Text data extracted from pages
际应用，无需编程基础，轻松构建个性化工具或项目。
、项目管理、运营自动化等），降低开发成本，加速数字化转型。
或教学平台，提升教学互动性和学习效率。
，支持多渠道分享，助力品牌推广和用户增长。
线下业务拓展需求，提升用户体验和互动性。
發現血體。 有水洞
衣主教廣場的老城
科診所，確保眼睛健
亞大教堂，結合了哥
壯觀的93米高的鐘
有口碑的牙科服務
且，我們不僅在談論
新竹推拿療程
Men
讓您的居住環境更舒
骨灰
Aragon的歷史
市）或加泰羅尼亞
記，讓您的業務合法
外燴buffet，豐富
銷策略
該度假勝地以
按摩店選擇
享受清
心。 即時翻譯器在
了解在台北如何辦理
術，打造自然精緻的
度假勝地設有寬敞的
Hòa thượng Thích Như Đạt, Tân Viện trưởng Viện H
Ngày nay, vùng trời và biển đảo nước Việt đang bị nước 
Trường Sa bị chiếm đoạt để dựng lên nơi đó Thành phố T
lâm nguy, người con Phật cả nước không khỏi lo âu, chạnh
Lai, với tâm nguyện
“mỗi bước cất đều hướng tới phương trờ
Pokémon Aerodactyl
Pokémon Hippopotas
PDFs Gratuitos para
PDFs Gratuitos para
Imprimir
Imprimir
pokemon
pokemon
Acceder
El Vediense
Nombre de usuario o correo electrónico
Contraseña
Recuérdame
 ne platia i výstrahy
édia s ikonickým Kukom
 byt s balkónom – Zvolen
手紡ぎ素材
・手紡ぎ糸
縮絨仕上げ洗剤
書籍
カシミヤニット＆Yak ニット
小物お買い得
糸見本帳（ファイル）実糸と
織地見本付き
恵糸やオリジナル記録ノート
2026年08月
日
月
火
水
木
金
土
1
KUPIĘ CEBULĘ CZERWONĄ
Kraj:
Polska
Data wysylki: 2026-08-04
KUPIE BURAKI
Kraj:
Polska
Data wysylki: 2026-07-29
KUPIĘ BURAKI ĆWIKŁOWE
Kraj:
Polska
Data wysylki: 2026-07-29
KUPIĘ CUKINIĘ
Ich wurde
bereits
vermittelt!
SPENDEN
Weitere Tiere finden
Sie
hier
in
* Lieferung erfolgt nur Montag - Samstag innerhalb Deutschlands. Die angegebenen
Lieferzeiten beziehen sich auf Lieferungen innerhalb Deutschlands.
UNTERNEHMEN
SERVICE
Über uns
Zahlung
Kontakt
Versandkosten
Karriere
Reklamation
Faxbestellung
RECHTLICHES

- Task directions
Pick out every line of the records that contains the string "KUPIĘ", matching uppercase and lowercase exactly.

- Answer for the task
KUPIĘ CEBULĘ CZERWONĄ
KUPIĘ BURAKI ĆWIKŁOWE
KUPIĘ CUKINIĘ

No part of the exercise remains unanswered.